Beklag gegrond: klager moet niet de dupe worden van het feit dat het huidige beslag ontoereikend is voor het veiligstellen van de verhaalsrechten van het OM op belanghebbende
/Rechtbank Rotterdam 23 februari 2016, ECLI:NL:RBROT:2016:1622 Op 22 augustus 2014 is op grond van artikel 552a Sv een klaagschrift ingediend.
In 2007 is het openbaar ministerie een strafrechtelijk onderzoek onder de naam ‘Golf’ gestart tegen de belanghebbende en anderen wegens onder andere faillissementsfraude, valsheid in geschrift en omkoping. In dat strafrechtelijk onderzoek is op 29 augustus 2007 door de rechter-commissaris een machtiging strafrechtelijk financieel onderzoek afgegeven. Binnen dit onderzoek zijn op diverse data op de voet van artikel 94a Sv beslagen gelegd.
Op 22 april 2010 is vervolgens door de rechter-commissaris een machtiging ex artikel 103 Sv tot een maximumbedrag van €20.000.000 afgegeven en op 2 oktober 2015 is voorts door de rechter-commissaris een machtiging ex artikel 103 Sv tot een maximumbedrag van €42.253.198,95 afgegeven.
Voor wat betreft de klager is op 4 februari 2014 onder Van Lanschot Bankiers beslag gelegd op een betaalrekening en een spaarrekening ten name van de klager. Dit beslag betreft geldbedragen van respectievelijk €62.166,22 en €2.941.644,26 (totaal: €3.003.810,48).

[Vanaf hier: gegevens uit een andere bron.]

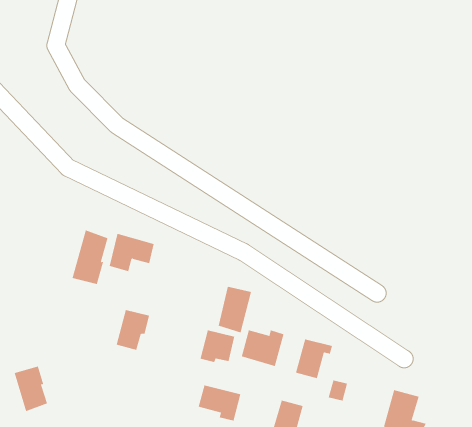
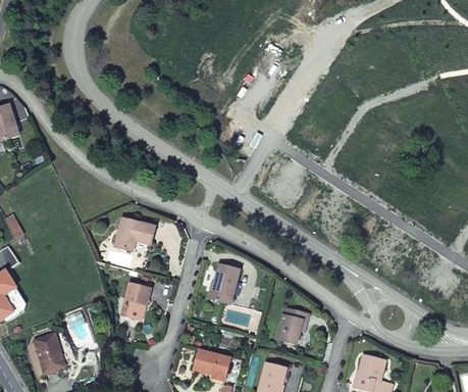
building: [72,230,108,285] -> none
building: [241,329,284,367] -> none
building: [200,330,235,363] -> none

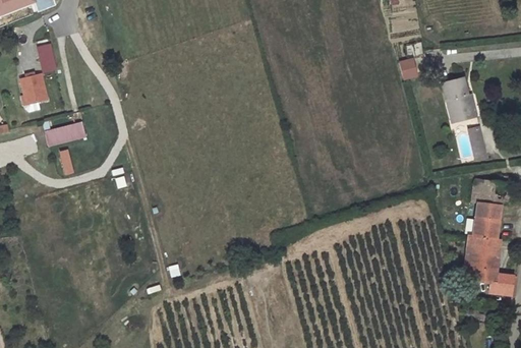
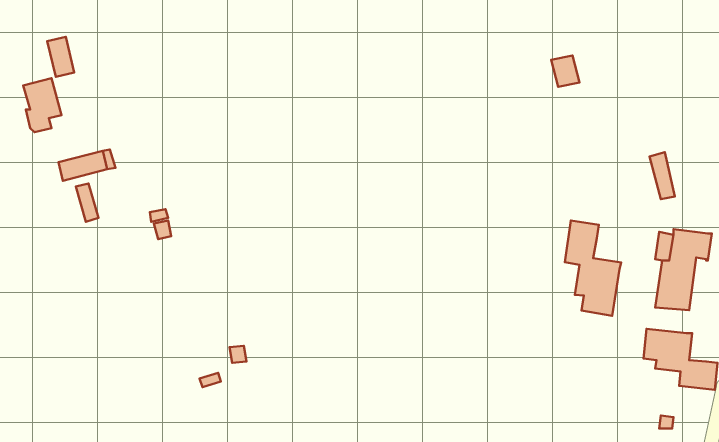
building: [443,76,476,118] -> none
building: none -> [565,220,621,316]
building: [466,235,497,254] -> none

Op 26 mei 2014 is onder bedrijf beslag gelegd op de vordering van de klager op bedrijf. Het beslag omvat tenminste €1.400.000 en eventuele bonussen.
Bij vonnis van deze rechtbank van 19 juli 2013 is de belanghebbende veroordeeld ter zake van omkoping, valsheid in geschrift, bedrieglijke bankbreuk, meineed en het bezitten van een vals reisdocument. Door het openbaar ministerie is bij de behandeling van de strafzaak tevens een ontnemingsvordering aangekondigd.

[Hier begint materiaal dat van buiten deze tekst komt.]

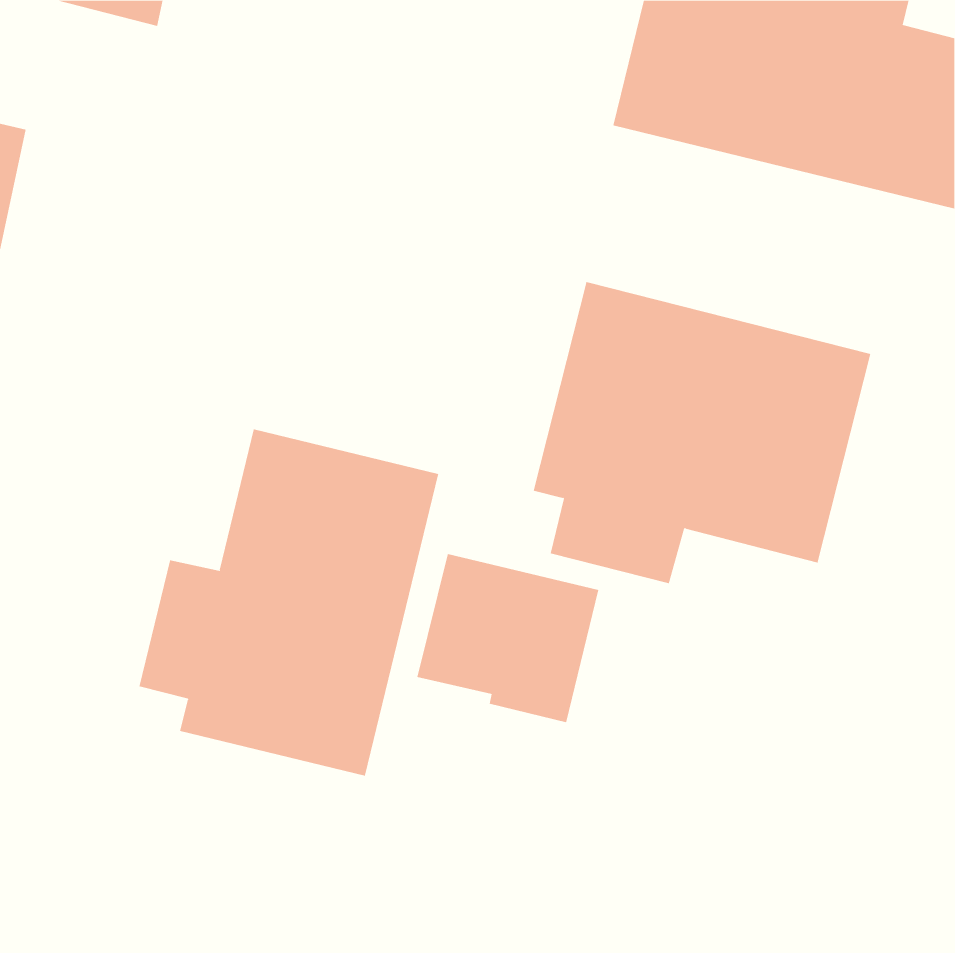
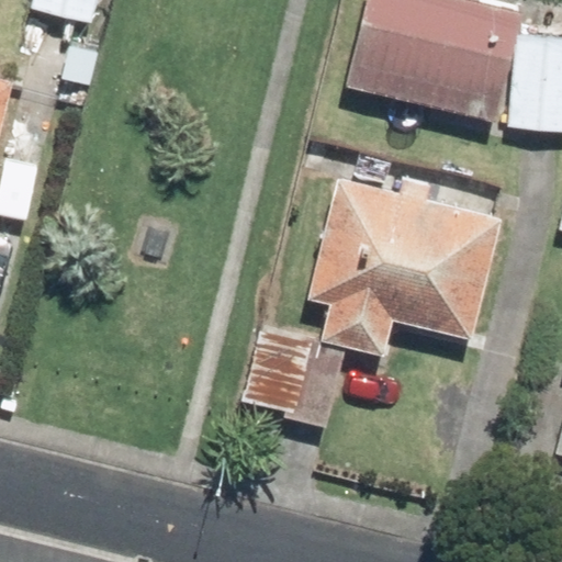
building: [139,429,439,776] -> none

Bij arrest van 30 juni 2015 heeft het gerechtshof Den Haag de belanghebbende vrijgesproken van de bedrieglijke bankbreuken, meineed en het bezitten van een vals reisdocument. De belanghebbende is veroordeeld voor omkoping en valsheid in geschrift. Tegen dit arrest is door het openbaar ministerie cassatie ingesteld.

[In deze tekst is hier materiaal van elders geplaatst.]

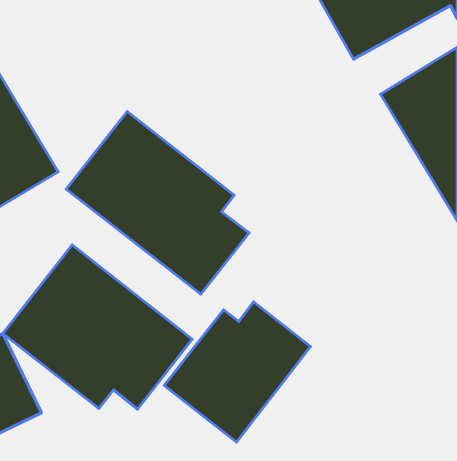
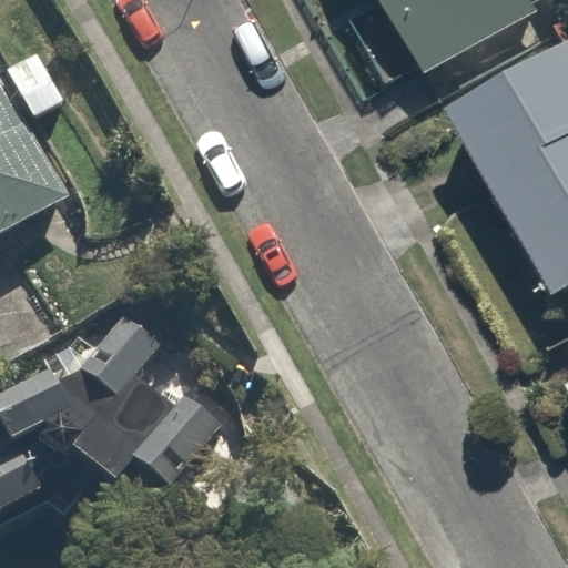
building: [66,111,249,294] -> none
building: [164,302,311,442] -> none

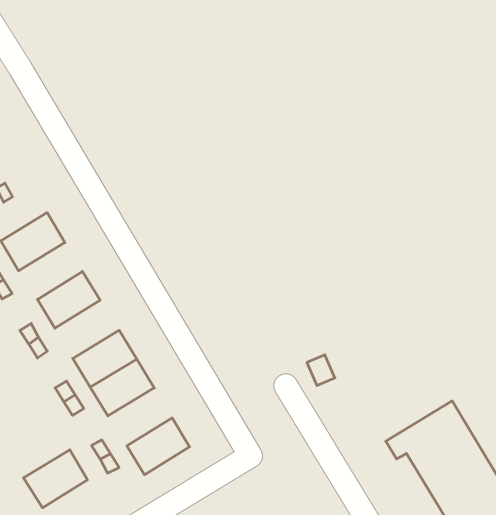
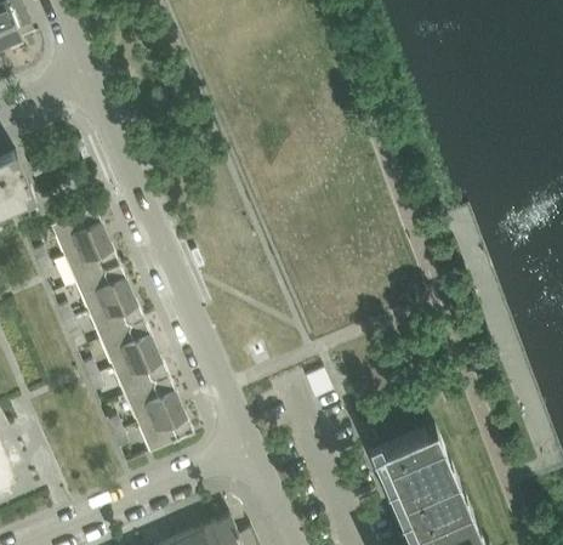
building: none -> [59,233,116,280]
building: none -> [85,289,142,337]
building: [23,450,87,508] -> [121,374,178,422]

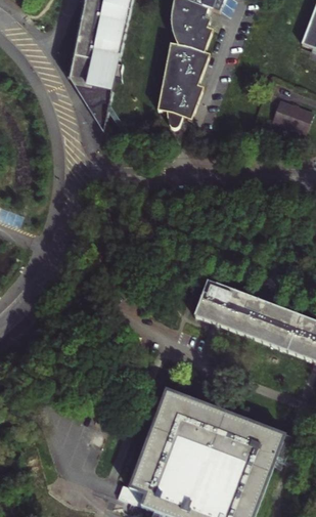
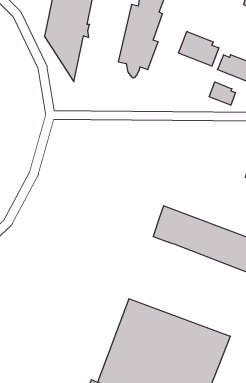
building: none -> [178,31,219,66]
building: none -> [209,82,236,105]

Op 21 mei 2015 is de vordering tot ontneming van wederrechtelijk verkregen voordeel, welk voordeel thans wordt geschat op €42.253.198,95, aan de belanghebbende betekend.
Op 25 januari 2016 heeft de officier van justitie bij de behandeling in raadkamer aangekondigd het beslag op bankrekening voor wat betreft de geldbedragen €2.550.000 en €70.000 (totaal: €2.620.000) op te zullen heffen. Voor het overige heeft de officier van justitie de beslagen gehandhaafd.
Bij mail van 28 januari 2016 is de officier van justitie (via mr. P.F. van Nieuwenhuizen, parketsecretaris) teruggekomen op haar toezegging het beslag voor wat betreft de geldbedragen tot een bedrag van €2.620.000 op te zullen heffen en is opdracht gegeven om een bedrag van €1.776.891,24 van de beslagen als volgt vrij te geven:
- €1.485.824,00 door middel van het opheffen van het beslag op de vordering van de klager op bedrijf;
- €62.166,22 door middel van het opheffen van het beslag op de betaalrekening;
- €228.901,02 door middel van het vrijgeven van het door beslag getroffen saldo op de spaarrekening.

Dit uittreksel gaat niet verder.